Die US-amerikanische Regierung hat die fortschreitenden Bauvorhaben von fünf bedeutenden Offshore-Windenergieprojekten an der Ostküste temporär gestoppt. Als Begründung wurden Sicherheitsbedenken genannt, wie das Innenministerium der Vereinigten Staaten bekanntgab. Im Fokus steht die zeitlich begrenzte Aussetzung der Lizenzen für diese Offshore-Windparks, um umfassende Analysen potenzieller Risiken durchzuführen.
Berichten zufolge könnten die gigantischen, rotierenden Windkraftflügel und hochglänzenden Turmkonstruktionen Störungen bei Radarsystemen hervorrufen, was die Erkennung möglicher Bedrohungen behindern könnte. Betroffen von dieser neuen Entwicklung sind Projekte vor den Küsten von Massachusetts, Connecticut, New York und Virginia, die allesamt bereits erhebliche finanzielle Mittel und umfangreiche Bautätigkeiten investiert haben.
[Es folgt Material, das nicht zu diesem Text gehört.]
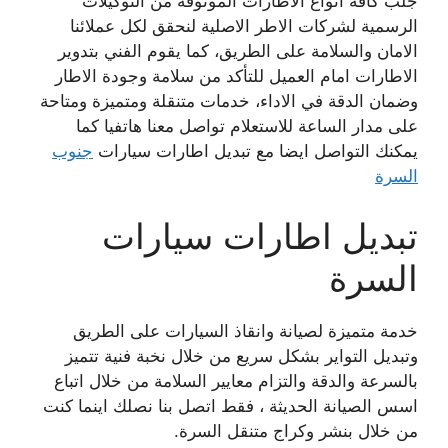
جلب كافة انواع الاطارات الموثوقة من التوكيلات
الرسمية لشركات الاطر الاصلية لنحقق لكل عملائنا
الامان والسلامة على الطريق، كما يقوم الفني بتدوير
الاطارات امام العميل للتأكد من سلامة وجودة الاطار
وضمان الدقة في الاداء، خدمات متنقلة ومتميزة ومتاحة
على مدار الساعة للاستعلام تواصل معنا هاتفيا كما
يمكنك التواصل ايضا مع تبديل اطارات سيارات
جنوب
السرة
تبديل اطارات سيارات
السرة
خدمة متميزة لصيانة وانقاذ السيارات على الطريق
وتبديل التواير بشكل سريع من خلال نخبة فنية تتميز
بالسرعة والدقة والتزام معايير السلامة من خلال اتباع
اسس الصيانة الحديثة ، فقط اتصل بنا نصلك اينما كنت
من خلال بنشر وكراج متنقل السرة.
Politischer Gegenwind bleibt in diesem Kontext nicht aus: Chuck Schumer, führender Demokrat im US-Senat, äußerte massive Kritik an Präsident Donald Trump und bezeichnete das Vorgehen als "irrational und unbegründet". Schumer befürchtet erhebliche Auswirkungen auf Energiepreise, gewerkschaftlich organisierte Arbeitsplätze und die Stabilität des Stromnetzes. Auch aus Umweltschutzkreisen und von politischen Akteuren wird die Maßnahme als politisch motivierte Erschwernis für die Windenergiebranche wahrgenommen, die sich zuvor bereits vielfältigen Genehmigungs- und Sicherheitsverfahren unterziehen musste. Branchenexperten und Projektentwickler prüfen derzeit die Konsequenzen für Beschäftigung und Investitionen, wobei auch rechtliche Schritte nicht ausgeschlossen werden.